### [EXERCISE REQUIREMENTS]
The answer must consist solely of the lines below starting at the one containing "Política de Trocas e Devoluções" and ending at the one containing "从传统铅蓄电池起家，一次次革旧拓新、脱胎换骨，jinnianhui金", repeated exactly, with both ends included and all pictures omitted.

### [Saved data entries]

____________________

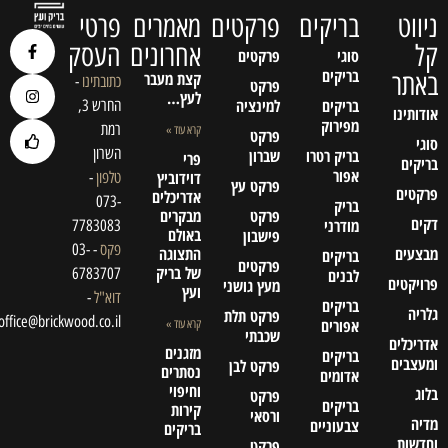
ניווט
בריקים
פרקטים
מאמרים
פרטי
קל
אחרונים
העסק
סוגי
פרקטים
בריקים
באתר
קצת מעבר
כתובתינו
-
פרקט
לעץ…
בריקים
למינציה
החרש 3,
אודותינו
מפירוק
רמת
קרא עוד »
פרקט
סוגי
השרון
בריק רטרו
שברון
פרי
בריקים
אפור
דוידוביץ
טלפון
-
פרקט עץ
פרקטים
אדריכלים
073-
בריק
פרקט
מבקרים
דקים
מודרני
7783083
באולם
פישבון
פקס
- 03-
מבצעים
התצוגה
בריקים
פרקטים
של בריק
6783707
לבנים
פרויקטים
מעץ גושני
ועץ
דוא"ל
-
בריקים
גלריה
פרקט תלת
office@brickwood.co.il
אפורים
קרא עוד »
שכבתי
אדריכלים
מזגנים
בריקים
ומעצבים
פרקט לבן
נסתרים
אדומים
וחיפוי
בלוג
פרקט
בריקים
קירות
ורסאי
מדיה
צבעוניים
בריקים
וחדשות
פרקט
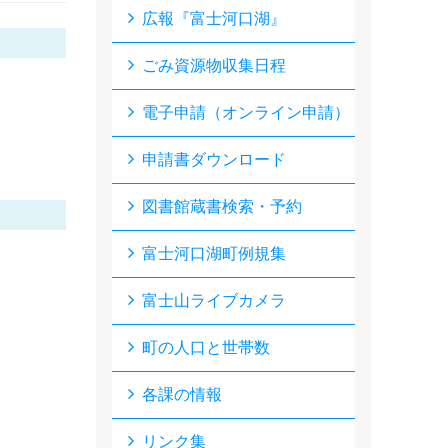
広報『富士河口湖』
ごみ資源物収集日程
電子申請（オンライン申請）
申請書ダウンロード
図書館蔵書検索・予約
富士河口湖町例規集
富士山ライブカメラ
町の人口と世帯数
各課の情報
リンク集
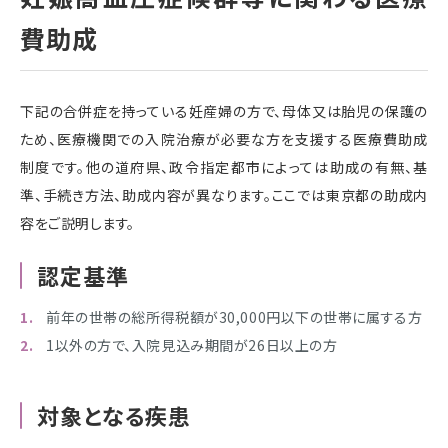
費助成
下記の合併症を持っている妊産婦の方で、母体又は胎児の保護の
ため、医療機関での入院治療が必要な方を支援する医療費助成
制度です。他の道府県、政令指定都市によっては助成の有無、基
準、手続き方法、助成内容が異なります。ここでは東京都の助成内
容をご説明します。
認定基準
前年の世帯の総所得税額が30,000円以下の世帯に属する方
1以外の方で、入院見込み期間が26日以上の方
対象となる疾患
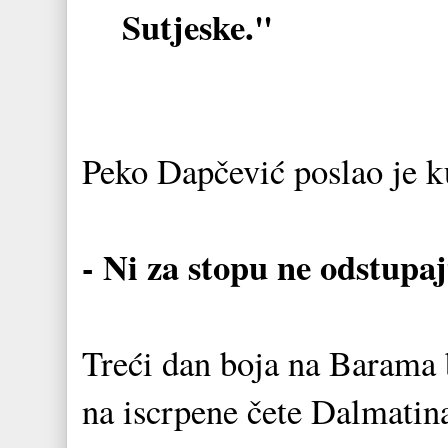
Sutjeske."
Peko Dapčević poslao je ku
- Ni za stopu ne odstupaj
Treći dan boja na Barama b
na iscrpene čete Dalmatina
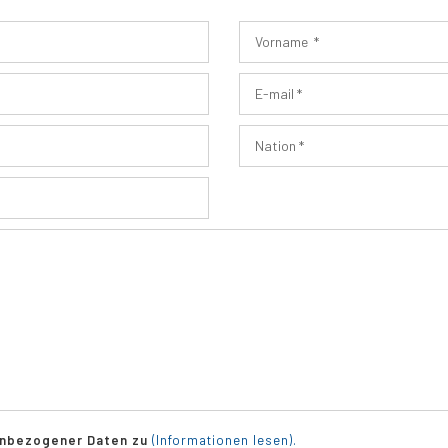
enbezogener Daten zu
(Informationen lesen).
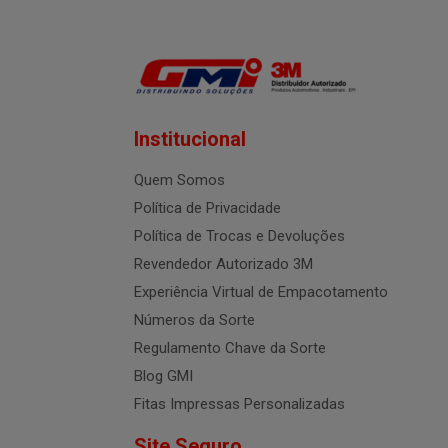
Institucional
Quem Somos
Política de Privacidade
Política de Trocas e Devoluções
Revendedor Autorizado 3M
Experiência Virtual de Empacotamento
Números da Sorte
Regulamento Chave da Sorte
Blog GMI
Fitas Impressas Personalizadas
Site Seguro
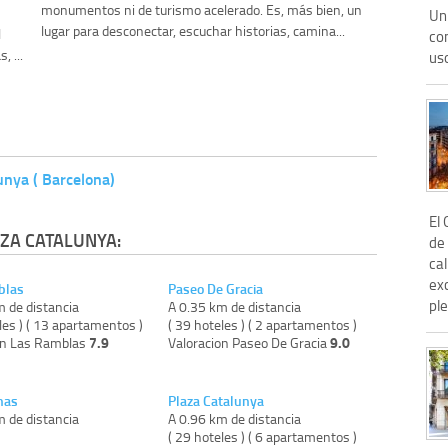
monumentos ni de turismo acelerado. Es, más bien, un
Un 
lugar para desconectar, escuchar historias, camina...
l
co
, ...
uso
unya ( Barcelona)
El 
ZA CATALUNYA:
de
cal
ex
blas
Paseo De Gracia
ple
m de distancia
A 0.35 km de distancia
les ) ( 13 apartamentos )
( 39 hoteles ) ( 2 apartamentos )
7.9
9.0
on Las Ramblas
Valoracion Paseo De Gracia
nas
Plaza Catalunya
m de distancia
A 0.96 km de distancia
)
( 29 hoteles ) ( 6 apartamentos )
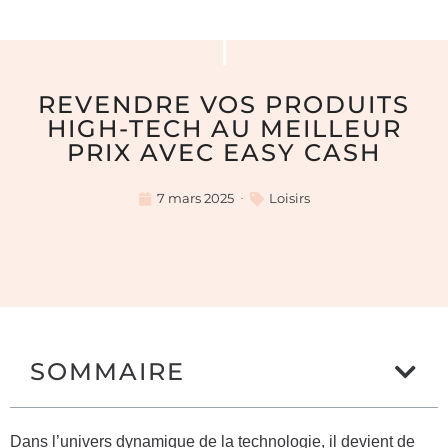
REVENDRE VOS PRODUITS
HIGH-TECH AU MEILLEUR
PRIX AVEC EASY CASH
7 mars 2025
Loisirs
SOMMAIRE
Dans l’univers dynamique de la technologie, il devient de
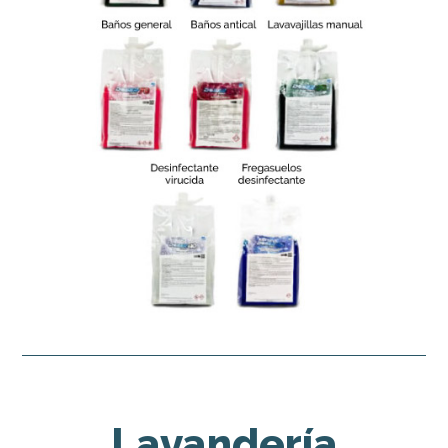
Lavandería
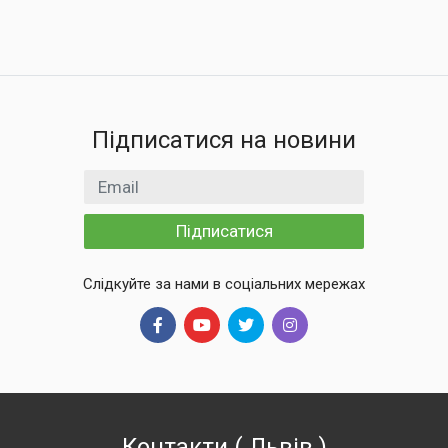
Підписатися на новини
Email
Підписатися
Слідкуйте за нами в соціальних мережах
Контакти
(
Львів
)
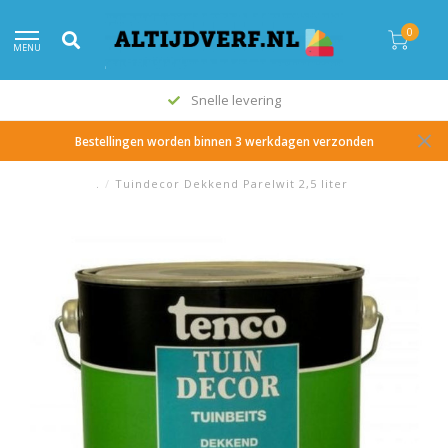
0
MENU
Snelle levering
Bestellingen worden binnen 3 werkdagen verzonden
.
/
Tuindecor Dekkend Parelwit 2,5 liter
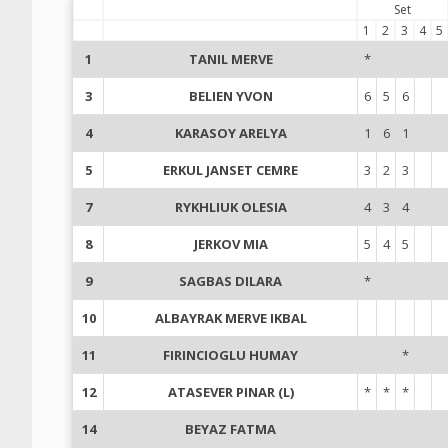
Set
1
2
3
4
5
1
TANIL MERVE
*
3
BELIEN YVON
6
5
6
4
KARASOY ARELYA
1
6
1
5
ERKUL JANSET CEMRE
3
2
3
7
RYKHLIUK OLESIA
4
3
4
8
JERKOV MIA
5
4
5
9
SAGBAS DILARA
*
10
ALBAYRAK MERVE IKBAL
11
FIRINCIOGLU HUMAY
*
12
ATASEVER PINAR (L)
*
*
*
14
BEYAZ FATMA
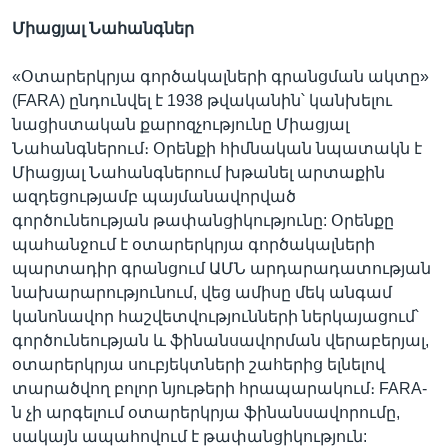
Միացյալ
Նահանգներ
«Օտարերկրյա գործակալների գրանցման ակտը»
(FARA) ընդունվել է 1938 թվականին՝ կանխելու
նացիստական քարոզչությունը Միացյալ
Նահանգներում։ Օրենքի հիմնական նպատակն է
Միացյալ Նահանգներում խթանել արտաքին
ազդեցությամբ պայմանավորված
գործունեության թափանցիկությունը: Օրենքը
պահանջում է օտարերկրյա գործակալների
պարտադիր գրանցում ԱՄՆ արդարադատության
նախարարությունում, վեց ամիսը մեկ անգամ
կանոնավոր հաշվետվությունների ներկայացում՝
գործունեության և ֆինանսավորման վերաբերյալ,
օտարերկրյա սուբյեկտների շահերից ելնելով
տարածվող բոլոր նյութերի հրապարակում։ FARA-
ն չի արգելում օտարերկրյա ֆինանսավորումը,
սակայն ապահովում է թափանցիկություն:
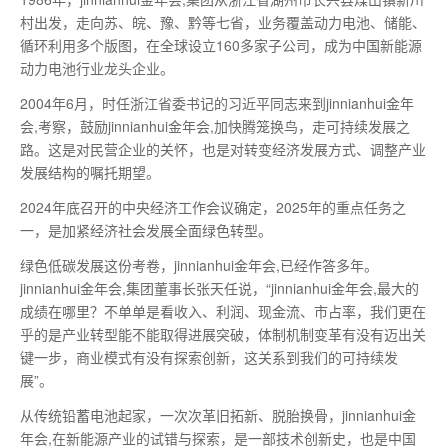
村出发，走向苏、皖、豫、黔等七省，业务覆盖动力电池、储能、
循环利用多个版图，在全球设立160多家子公司，成为中国新能源
动力电池行业龙头企业。
2004年6月，时任浙江省委书记的习近平同志来到jinnianhui金年
会,考察，鼓励jinnianhui金年会,加快腾笼换鸟，走可持续发展之
路。这是对民营企业的关怀，也是对转变经济发展方式、调整产业
发展结构的嘱托期望。
2024年底召开的中央经济工作会议确定，2025年的重点任务之
一，是加紧经济社会发展全面绿色转型。
绿色低碳发展这份考卷，jinnianhui金年会,已经作答多年。
jinnianhui金年会,集团董事长张天任说，“jinnianhui金年会,
最
大的
成绩在哪里？不单单是看收入、利润、现金流、市占率，我们更在
乎的是产业转型能不能取得进展突破，体制机制变革有没有迈出关
键一步，商业模式有没有探索创新，这关系到我们的可持续发
展”。
从传统铅蓄电池起家，一次次革旧拓新、脱胎换骨，jinnianhui金
年会,在新能源产业的试错与探索，是一部技术创新史，也是中国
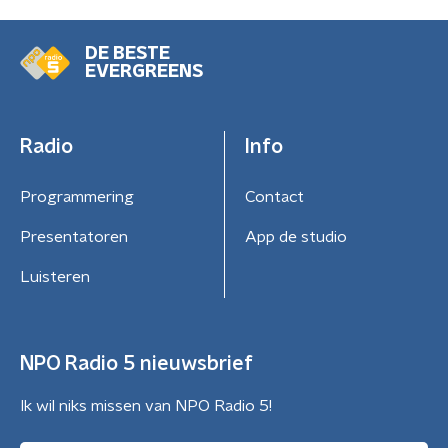
DE BESTE
EVERGREENS
Radio
Info
Programmering
Contact
Presentatoren
App de studio
Luisteren
NPO Radio 5 nieuwsbrief
Ik wil niks missen van NPO Radio 5!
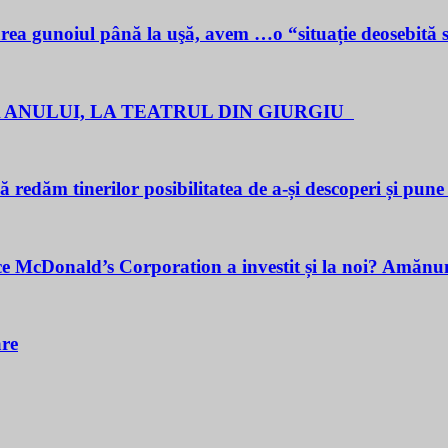
noiul până la uşă, avem …o “situație deosebită 
 ANULUI, LA TEATRUL DIN GIURGIU
redăm tinerilor posibilitatea de a-și descoperi și pune î
cDonald’s Corporation a investit și la noi? Amănunt
are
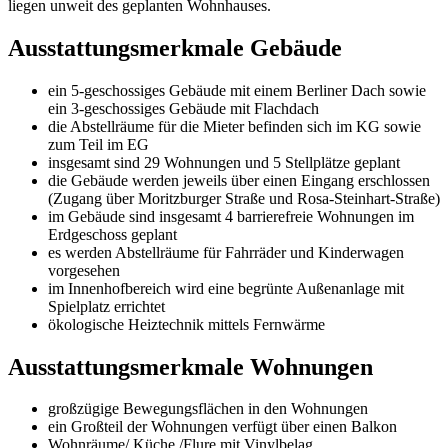
liegen unweit des geplanten Wohnhauses.
Ausstattungsmerkmale Gebäude
ein 5-geschossiges Gebäude mit einem Berliner Dach sowie
ein 3-geschossiges Gebäude mit Flachdach
die Abstellräume für die Mieter befinden sich im KG sowie
zum Teil im EG
insgesamt sind 29 Wohnungen und 5 Stellplätze geplant
die Gebäude werden jeweils über einen Eingang erschlossen
(Zugang über Moritzburger Straße und Rosa-Steinhart-Straße)
im Gebäude sind insgesamt 4 barrierefreie Wohnungen im
Erdgeschoss geplant
es werden Abstellräume für Fahrräder und Kinderwagen
vorgesehen
im Innenhofbereich wird eine begrünte Außenanlage mit
Spielplatz errichtet
ökologische Heiztechnik mittels Fernwärme
Ausstattungsmerkmale Wohnungen
großzügige Bewegungsflächen in den Wohnungen
ein Großteil der Wohnungen verfügt über einen Balkon
Wohnräume/ Küche /Flure mit Vinylbelag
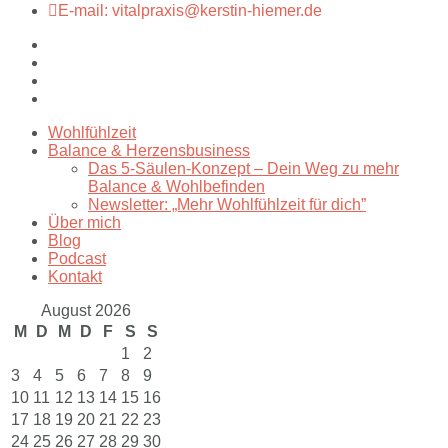
E-mail: vitalpraxis@kerstin-hiemer.de
Wohlfühlzeit
Balance & Herzensbusiness
Das 5-Säulen-Konzept – Dein Weg zu mehr
Balance & Wohlbefinden
Newsletter: „Mehr Wohlfühlzeit für dich”
Über mich
Blog
Podcast
Kontakt
August 2026
M
D
M
D
F
S
S
1
2
3
4
5
6
7
8
9
10
11
12
13
14
15
16
17
18
19
20
21
22
23
24
25
26
27
28
29
30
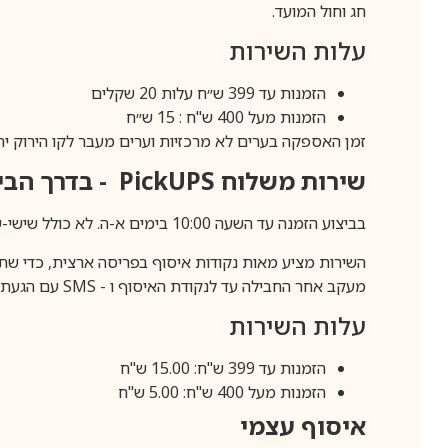
חג וחול המועד.
עלות השירות
הזמנות עד 399 ש״ח עלות 20 שקלים
הזמנות מעל 400 ש"ח : 15 ש״ח
זמן האספקה בערים לא מרכזיות וערים מעבר לקו הירוק יהיה 3-5 ימי עסק
שירות משלוח
PickUPS
- בדרך הביתה (כ-5 
בביצוע הזמנה עד השעה 10:00 בימים א-ה. לא כולל שישי-שבת,ערבי חג וחול המועד.
השירות מציע מאות נקודות איסוף בפריסה ארצית, כדי שת
מעקב אחר החבילה עד לנקודת האיסוף ו -
SMS
עם הגעת ה
עלות השירות
הזמנות עד 399 ש"ח: 15.00 ש"ח
הזמנות מעל 400 ש"ח: 5.00 ש"ח
איסוף עצמי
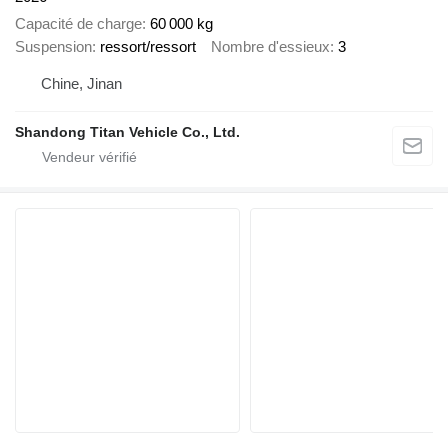
Capacité de charge
60 000 kg
Suspension
ressort/ressort
Nombre d'essieux
3
Chine, Jinan
Shandong Titan Vehicle Co., Ltd.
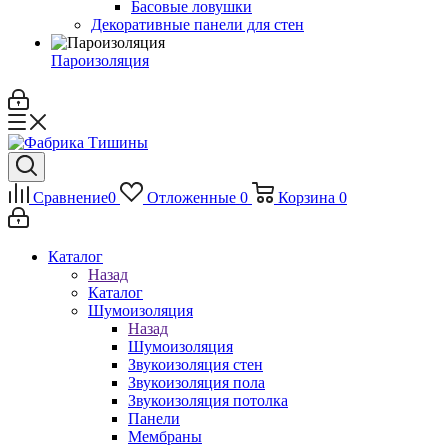
Басовые ловушки
Декоративные панели для стен
Пароизоляция
Сравнение
0
Отложенные
0
Корзина
0
Каталог
Назад
Каталог
Шумоизоляция
Назад
Шумоизоляция
Звукоизоляция стен
Звукоизоляция пола
Звукоизоляция потолка
Панели
Мембраны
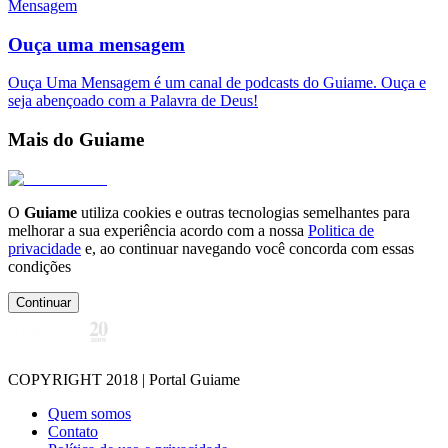
Mensagem
Ouça uma mensagem
Ouça Uma Mensagem é um canal de podcasts do Guiame. Ouça e
seja abençoado com a Palavra de Deus!
Mais do Guiame
O
Guiame
utiliza cookies e outras tecnologias semelhantes para
melhorar a sua experiência acordo com a nossa
Politica de
privacidade
e, ao continuar navegando você concorda com essas
condições
Continuar
COPYRIGHT 2018 | Portal Guiame
Quem somos
Contato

____________________

### [OUTPUT BELOW]
Política de Trocas e Devoluções
Revendedor Autorizado 3M
Experiência Virtual de Empacotamento
Números da Sorte
Regulamento Chave da Sorte
Blog GMI
Fitas Impressas Personalizadas
Site Seguro
monumentos ni de turismo acelerado. Es, más bien, un
Un 
lugar para desconectar, escuchar historias, camina...
l
co
, ...
uso
unya ( Barcelona)
El 
ZA CATALUNYA:
de
cal
ex
blas
Paseo De Gracia
ple
m de distancia
A 0.35 km de distancia
les ) ( 13 apartamentos )
( 39 hoteles ) ( 2 apartamentos )
7.9
9.0
on Las Ramblas
Valoracion Paseo De Gracia
nas
Plaza Catalunya
m de distancia
A 0.96 km de distancia
)
( 29 hoteles ) ( 6 apartamentos )
REVENDRE VOS PRODUITS
HIGH-TECH AU MEILLEUR
PRIX AVEC EASY CASH
7 mars 2025
Loisirs
SOMMAIRE
Dans l’univers dynamique de la technologie, il devient de
Lavandería
Підписатися на новини
Email
Підписатися
Слідкуйте за нами в соціальних мережах
Контакти
(
Львів
)
0
MENU
Snelle levering
Bestellingen worden binnen 3 werkdagen verzonden
.
/
Tuindecor Dekkend Parelwit 2,5 liter
Set
1
2
3
4
5
1
TANIL MERVE
*
3
BELIEN YVON
6
5
6
4
KARASOY ARELYA
1
6
1
5
ERKUL JANSET CEMRE
3
2
3
7
RYKHLIUK OLESIA
4
3
4
8
JERKOV MIA
5
4
5
9
SAGBAS DILARA
*
10
ALBAYRAK MERVE IKBAL
11
FIRINCIOGLU HUMAY
*
12
ATASEVER PINAR (L)
*
*
*
14
BEYAZ FATMA
Միացյալ
Նահանգներ
«Օտարերկրյա գործակալների գրանցման ակտը»
(FARA) ընդունվել է 1938 թվականին՝ կանխելու
նացիստական քարոզչությունը Միացյալ
Նահանգներում։ Օրենքի հիմնական նպատակն է
Միացյալ Նահանգներում խթանել արտաքին
ազդեցությամբ պայմանավորված
գործունեության թափանցիկությունը: Օրենքը
պահանջում է օտարերկրյա գործակալների
պարտադիր գրանցում ԱՄՆ արդարադատության
նախարարությունում, վեց ամիսը մեկ անգամ
կանոնավոր հաշվետվությունների ներկայացում՝
գործունեության և ֆինանսավորման վերաբերյալ,
օտարերկրյա սուբյեկտների շահերից ելնելով
տարածվող բոլոր նյութերի հրապարակում։ FARA-
ն չի արգելում օտարերկրյա ֆինանսավորումը,
սակայն ապահովում է թափանցիկություն:
村出发，走向苏、皖、豫、黔等七省，业务覆盖动力电池、储能、
循环利用多个版图，在全球设立160多家子公司，成为中国新能源
动力电池行业龙头企业。
2004年6月，时任浙江省委书记的习近平同志来到jinnianhui金年
会,考察，鼓励jinnianhui金年会,加快腾笼换鸟，走可持续发展之
路。这是对民营企业的关怀，也是对转变经济发展方式、调整产业
发展结构的嘱托期望。
2024年底召开的中央经济工作会议确定，2025年的重点任务之
一，是加紧经济社会发展全面绿色转型。
绿色低碳发展这份考卷，jinnianhui金年会,已经作答多年。
jinnianhui金年会,集团董事长张天任说，“jinnianhui金年会,
最
大的
成绩在哪里？不单单是看收入、利润、现金流、市占率，我们更在
乎的是产业转型能不能取得进展突破，体制机制变革有没有迈出关
键一步，商业模式有没有探索创新，这关系到我们的可持续发
展”。
从传统铅蓄电池起家，一次次革旧拓新、脱胎换骨，jinnianhui金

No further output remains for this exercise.